Adriana Kucerova (soprano), Christianne Stotijn (mezzo-soprano); London Philharmonic Orchestra, London Philharmonic Choir / Vladimir Jurowski
A performance of revelations, big and small, and easily the most illuminating to have appeared on disc in a very long time. Jurowski wipes the floor with the recent Rattle and Jansons accounts and is probably now the prime recommendation, the “library” choice, that has for so long eluded us. And I include the excellent Ivan Fischer account on Channel Classics in that assesment. I was present at this live performance, what was a momentous evening at the Royal Festival Hall in September 2009 but wondered how it might translate to disc in the cool light of day. So often musical occasions writ large in one’s memory achieve optimum impact only in the moment of performance and pale on reproduction and repetition. Not so, this Resurrection.
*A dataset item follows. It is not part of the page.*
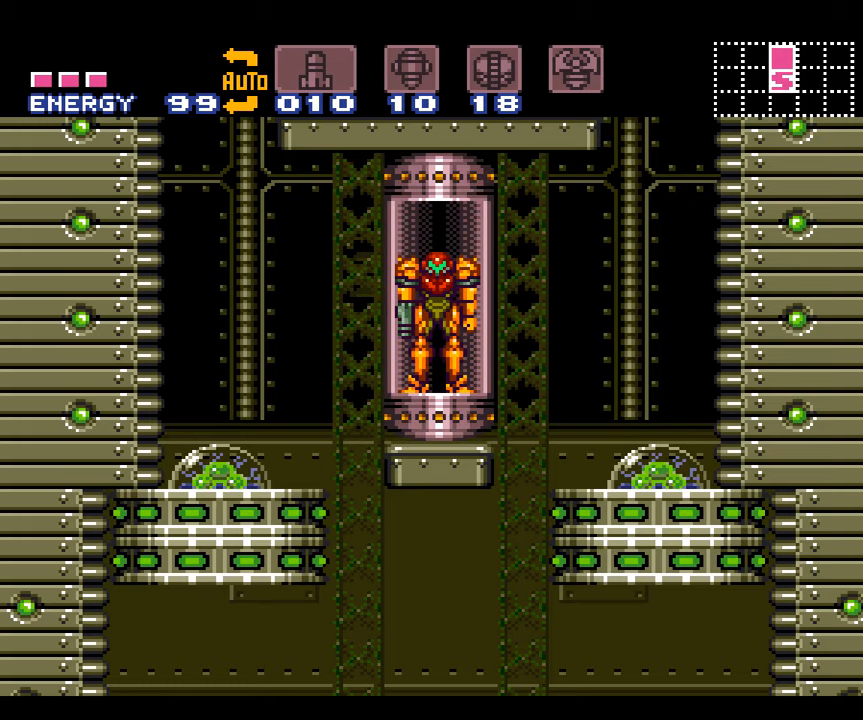
{"buttons": ["A", "DPAD_LEFT"], "events": []}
The really big factor here is Jurowski’s command of Mahler’s very particular and very dramatic way with rubato and the shock of newness that comes from those explicit extremes. The urgency of the opening Allegro maestoso (the emphasis, unlike Rattle, on the allegro) is strikingly underlined with the premature arrival of the lyric second subject where Jurowski’s emphasis on the agitated bass-line has an edge-of-seat disquiet. When the music does settle – the balmy second subject now shyly reappearing – the effect is doubly magical. Weight in Jurowski’s reading does not necessarily mean sheer heft but rather the breadth of those big expansive ritenutos and tenutos. Rarely have I heard the wild neurotic contrasts in this music more scrupulously and uncompromisingly realised: emphatic marcatos, wild accelerandos so sudden and unexpected that you reach for the score for confirmation and then wonder why so many conductors downplay or simply ignore them.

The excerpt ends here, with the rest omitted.